[Your instructions] Omitting all images, output the entries that follow exactly as written.

[Records for the task]
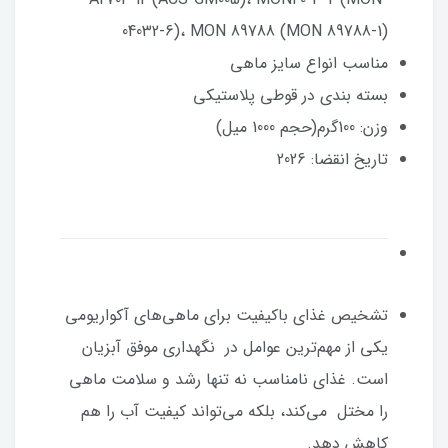
04032-6)، MON 89788 (MON 89788-1)
مناسب انواع سایز ماهی
بسته بندی در قوطی پلاستیکی
وزن: 100گرم(حجم 1000 میل)
تاریخ انقضا: 2026
تشخیص غذای باکیفیت برای ماهی‌های آکواریومی
یکی از مهم‌ترین عوامل در نگهداری موفق آبزیان
است. غذای نامناسب نه تنها رشد و سلامت ماهی
را مختل می‌کند، بلکه می‌تواند کیفیت آب را هم
کاهش دهد.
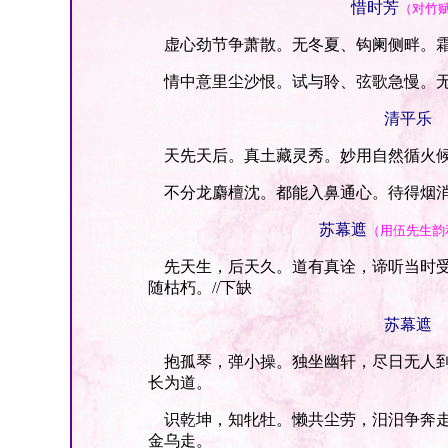
惜时芳
（对竹
虚心劲节争萧散。无冬夏、钩阑侧畔。霜
情中意里尘沙恨。试与聆、弦歌急慢。无
清平乐
天先天后。真土藏灵秀。妙用自然循火候
不分龙麝檀沈。都能入鼻通心。待得烟消
苏幕遮
（用伍先生韵
先天生，后天久。道有真诠，谛听当时受
随枯朽。//下缺
苏幕遮
抱孤琴，弹小操。独坐幽轩，尽日无人到
长为道。
识乾坤，知牝牡。懒共尘劳，汨汨争奔走
金乌走。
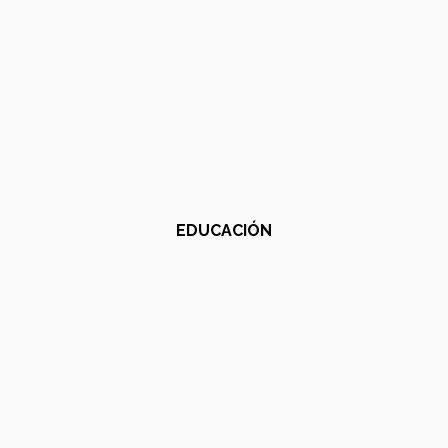
EDUCACIÓN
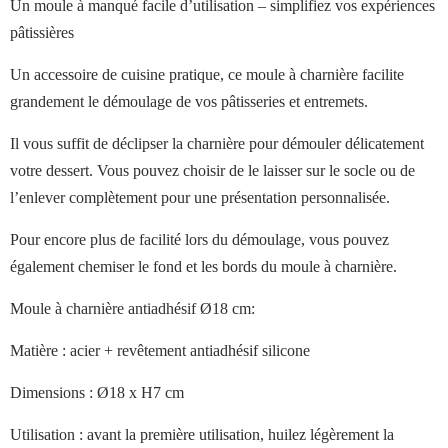
Un moule à manqué facile d’utilisation – simplifiez vos expériences
pâtissières
Un accessoire de cuisine pratique, ce moule à charnière facilite
grandement le démoulage de vos pâtisseries et entremets.
Il vous suffit de déclipser la charnière pour démouler délicatement
votre dessert. Vous pouvez choisir de le laisser sur le socle ou de
l’enlever complètement pour une présentation personnalisée.
Pour encore plus de facilité lors du démoulage, vous pouvez
également chemiser le fond et les bords du moule à charnière.
Moule à charnière antiadhésif Ø18 cm:
Matière : acier + revêtement antiadhésif silicone
Dimensions : Ø18 x H7 cm
Utilisation : avant la première utilisation, huilez légèrement la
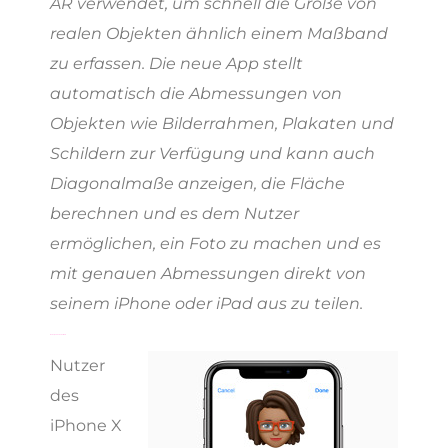
AR verwendet, um schnell die Größe von
realen Objekten ähnlich einem Maßband
zu erfassen. Die neue App stellt
automatisch die Abmessungen von
Objekten wie Bilderrahmen, Plakaten und
Schildern zur Verfügung und kann auch
Diagonalmaße anzeigen, die Fläche
berechnen und es dem Nutzer
ermöglichen, ein Foto zu machen und es
mit genauen Abmessungen direkt von
seinem iPhone oder iPad aus zu teilen.
Memoji und Kameraeffekte
Nutzer
des
iPhone X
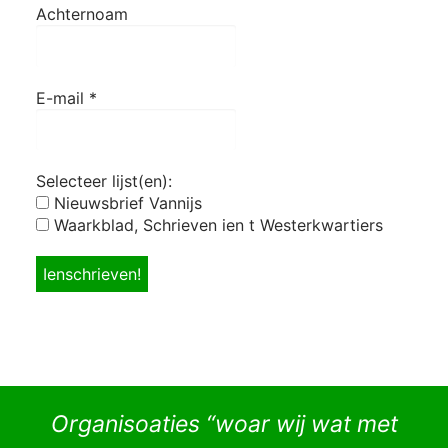
Achternoam
E-mail
*
Selecteer lijst(en):
Nieuwsbrief Vannijs
Waarkblad, Schrieven ien t Westerkwartiers
Organisoaties “woar wij wat met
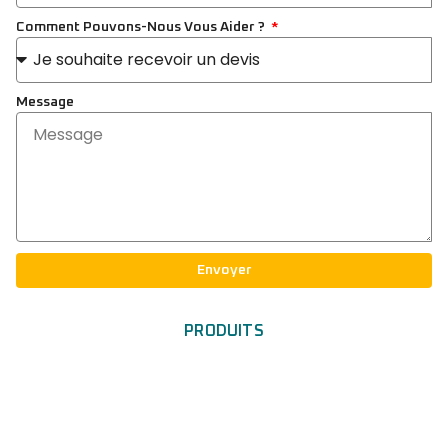
Comment Pouvons-Nous Vous Aider ?
Message
Envoyer
PRODUITS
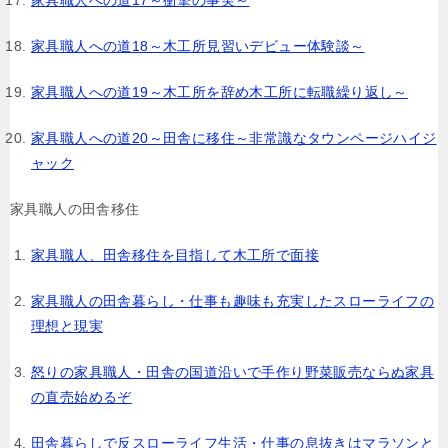
家具職人への道18～木工所見習いデビュー体験談～
家具職人への道19～木工所を辞め木工所に転職繰り返し～
家具職人への道20～田舎に移住～非常識なタウンページハイジ
ャック
家具職人の田舎移住
家具職人、田舎移住を目指して木工所で面接
家具職人の田舎暮らし・仕事も趣味も充実したスローライフの
理想と現実
怒りの家具職人・田舎の国道沿いで手作り野菜販売ならぬ家具
の直売始めるぞ
田舎暮らしで反スローライフ生活・仕事の息抜きはマラソンと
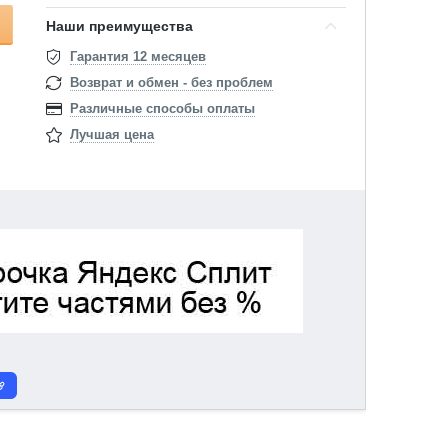
Наши преимущества
Гарантия 12 месяцев
Возврат и обмен - без проблем
Различные способы оплаты
Лучшая цена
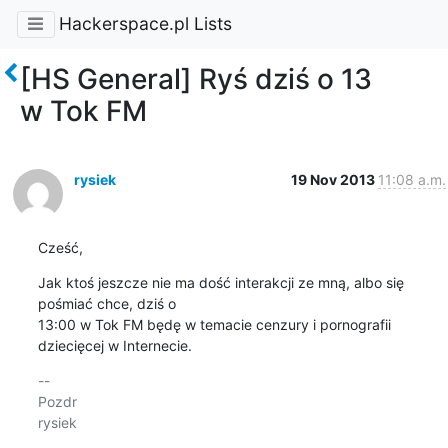
Hackerspace.pl Lists
[HS General] Ryś dziś o 13
w Tok FM
rysiek
19 Nov 2013
11:08 a.m.
Cześć,
Jak ktoś jeszcze nie ma dość interakcji ze mną, albo się 
pośmiać chce, dziś o 

13:00 w Tok FM będę w temacie cenzury i pornografii 
dziecięcej w Internecie.
-- 

Pozdr
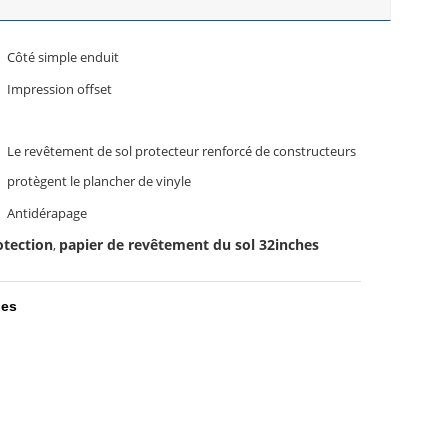
Côté simple enduit
Impression offset
Le revêtement de sol protecteur renforcé de constructeurs
protègent le plancher de vinyle
Antidérapage
otection
papier de revêtement du sol 32inches
,
hes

[Answer to this exercise]
04032-6)، MON 89788 (MON 89788-1)
مناسب انواع سایز ماهی
بسته بندی در قوطی پلاستیکی
وزن: 100گرم(حجم 1000 میل)
تاریخ انقضا: 2026
تشخیص غذای باکیفیت برای ماهی‌های آکواریومی
یکی از مهم‌ترین عوامل در نگهداری موفق آبزیان
است. غذای نامناسب نه تنها رشد و سلامت ماهی
را مختل می‌کند، بلکه می‌تواند کیفیت آب را هم
کاهش دهد.
惜时芳
（对竹
虚心劲节争萧散。无冬夏、钩阑侧畔。霜
情中意里尘沙恨。试与聆、弦歌急慢。无
清平乐
天先天后。真土藏灵秀。妙用自然循火候
不分龙麝檀沈。都能入鼻通心。待得烟消
苏幕遮
（用伍先生韵
先天生，后天久。道有真诠，谛听当时受
随枯朽。//下缺
苏幕遮
抱孤琴，弹小操。独坐幽轩，尽日无人到
长为道。
识乾坤，知牝牡。懒共尘劳，汨汨争奔走
金乌走。
EDUCACIÓN
Un moule à manqué facile d’utilisation – simplifiez vos expériences
pâtissières
Un accessoire de cuisine pratique, ce moule à charnière facilite
grandement le démoulage de vos pâtisseries et entremets.
Il vous suffit de déclipser la charnière pour démouler délicatement
votre dessert. Vous pouvez choisir de le laisser sur le socle ou de
l’enlever complètement pour une présentation personnalisée.
Pour encore plus de facilité lors du démoulage, vous pouvez
également chemiser le fond et les bords du moule à charnière.
Moule à charnière antiadhésif Ø18 cm:
Matière : acier + revêtement antiadhésif silicone
Dimensions : Ø18 x H7 cm
Utilisation : avant la première utilisation, huilez légèrement la
AR verwendet, um schnell die Größe von
realen Objekten ähnlich einem Maßband
zu erfassen. Die neue App stellt
automatisch die Abmessungen von
Objekten wie Bilderrahmen, Plakaten und
Schildern zur Verfügung und kann auch
Diagonalmaße anzeigen, die Fläche
berechnen und es dem Nutzer
ermöglichen, ein Foto zu machen und es
mit genauen Abmessungen direkt von
seinem iPhone oder iPad aus zu teilen.
Memoji und Kameraeffekte
Nutzer
des
iPhone X
Achternoam
E-mail
*
Selecteer lijst(en):
Nieuwsbrief Vannijs
Waarkblad, Schrieven ien t Westerkwartiers
Organisoaties “woar wij wat met
Comment Pouvons-Nous Vous Aider ?
Message
Envoyer
PRODUITS
家具職人への道18～木工所見習いデビュー体験談～
家具職人への道19～木工所を辞め木工所に転職繰り返し～
家具職人への道20～田舎に移住～非常識なタウンページハイジ
ャック
家具職人の田舎移住
家具職人、田舎移住を目指して木工所で面接
家具職人の田舎暮らし・仕事も趣味も充実したスローライフの
理想と現実
怒りの家具職人・田舎の国道沿いで手作り野菜販売ならぬ家具
の直売始めるぞ
田舎暮らしで反スローライフ生活・仕事の息抜きはマラソンと
Наши преимущества
Гарантия 12 месяцев
Возврат и обмен - без проблем
Различные способы оплаты
Лучшая цена
Hackerspace.pl Lists
[HS General] Ryś dziś o 13
w Tok FM
rysiek
19 Nov 2013
11:08 a.m.
Cześć,
Jak ktoś jeszcze nie ma dość interakcji ze mną, albo się 
pośmiać chce, dziś o 

13:00 w Tok FM będę w temacie cenzury i pornografii 
dziecięcej w Internecie.
-- 

Pozdr
Côté simple enduit
Impression offset
Le revêtement de sol protecteur renforcé de constructeurs
protègent le plancher de vinyle
Antidérapage
otection
papier de revêtement du sol 32inches
,
hes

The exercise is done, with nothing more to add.